Chinnaswami Rajam (28 November 1882 – 21 July 1955) was a pioneering entrepreneur, eminent industrialist, and the founder of the present Madras Institute of Technology of the Anna University, Chennai. The late Dr. C. P. Ramaswami Iyer called him a "pioneer in the industrial field".

== Early life ==
Chinnaswami Rajam was born in 1882 in the village of Swamimalai, (near Kumbakonam) in Thanjavur District of Madras State (now Tamil Nadu). After completing his high school education at the Town High School, Kumbakonam, he joined the Salem Government Weaving School in 1904 to master the art of weaving process. In the beginning he established a handloom factory (fly shuttle loom) to produce dhotis, towels, shirt material etc., but latter also started trading of consumer items. After not being so successful in those business, he became a volunteer in the congress party and learnt the hardship faced by the mankind. A meeting with Pandit Madan Mohan Malaviya, attracted him towards the philosophical aspects of life.

== As an Industrialist ==
In early 1909, Rajam started the business of leather goods with Mysoor Tanneries with the financial help of his friends, and it was a turning point in his life that lead to his future prosperity. After venturing for nearly five years, he joined Mysore Tanneries as a manager and the company flourished at national and international level where they were dealing with overseas European stores like Whiteway Laidaw & company. In the year 1918, Rajam founded India Company Private Limited with three partners and in the year 1923 this company became the agent of Tata Steel Limited and were trading 2,000 tons of steel per month. This venture turned Rajam into a successful influential business manager in Madras. In the next move Rajam founded the Kumbakonam Electric Supply Corporation Limited in the year 1932 and subsequently in 1933 he started two more companies: Negapatam Electric Supply Company Limited and Indian Steel Rolling Mills Limited. The business in companies proved highly lucrative and Rajam became a leading industrialist in the Madras state. He was the chairman of five companies: India Company Pvt. Ltd., Kumbakonam Electric Supply Corporation Ltd., Negapatam Electric Supply Company Limited, Indian Steel Rolling Mills Limited and Garage Limited. The initial paid up capital of these companies exceeded rupees of 5 million at that time.
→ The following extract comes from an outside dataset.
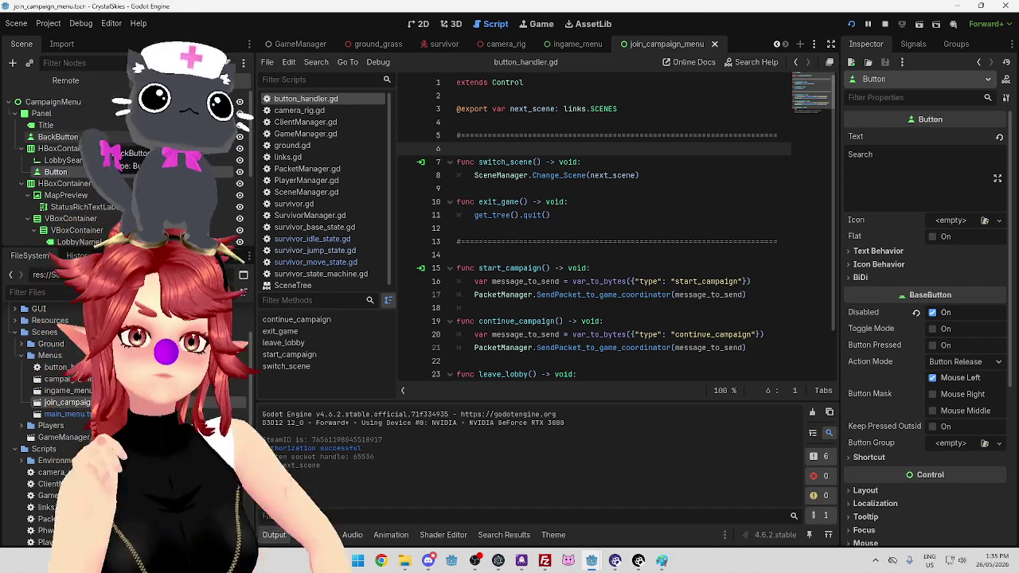
click(581, 200)
click(588, 189)
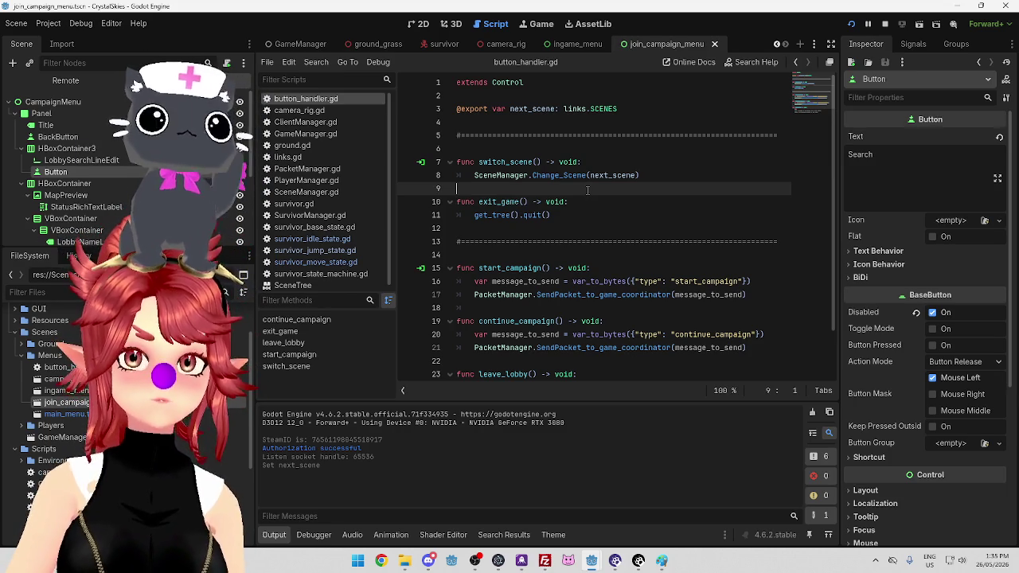
click(358, 562)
== Founding of Madras Institute of Technology ==
Rajam was family oriented and wanted best for his six children, but after the loss of one of his sons and latter wife in 1944, he turned philanthropic. He sold two bungalows for the sum of rupees 0.5 million to acquire the land for the institute: Madras Institute of Technology (MIT). The intention behind to establish a technical institute was driven by the lack of Indian manpower to install and maintain equipment used in those industries. He received assistance from notable personalities such as M. Subbaraya Aiyar, M. K. Ranganthan, K. Srinivasan, C. R. Srinivasan and L. Venkatakrishna Iyer. During a special address at the MIT Alumni Association, the former president of India late Dr. A. P. J. Abdul Kalam described Rajam in his speech as: "He visualized the design, development, maintenance and operation of engineering system should be integrated in the technological field. That is how he worked for founding MIT".

== Recognition by the Prime Minister of India ==
The first prime minister of India Pandit Jawaharlal Nehru’s speech at the first convocation (9 October 1952) of Madras Institute of Technology highlighted the efforts by the founder and his companions: "Anyhow, the most impressive fact of this young and growing institute is that you, having started from small beginnings, are making good progress more with your own efforts, than what you could have if you had an easier time, having all things put before you".

==Death and legacy==
On 21 July 1955, Chinnaswami Rajam died at the age of 73. Sri Prakasa, Governor, C. Rajagopalachari, Kasturi Srinivasan, C. R. Srinivasan, C. Subramaniam and M. Bhaktavatsalam, among others, offered their condolences to the family at his residence. One of the granddaughter of Rajam, Dr. Prema Srinivasan is a famous author and a regular reviewer of children's books in the newspaper The Hindu.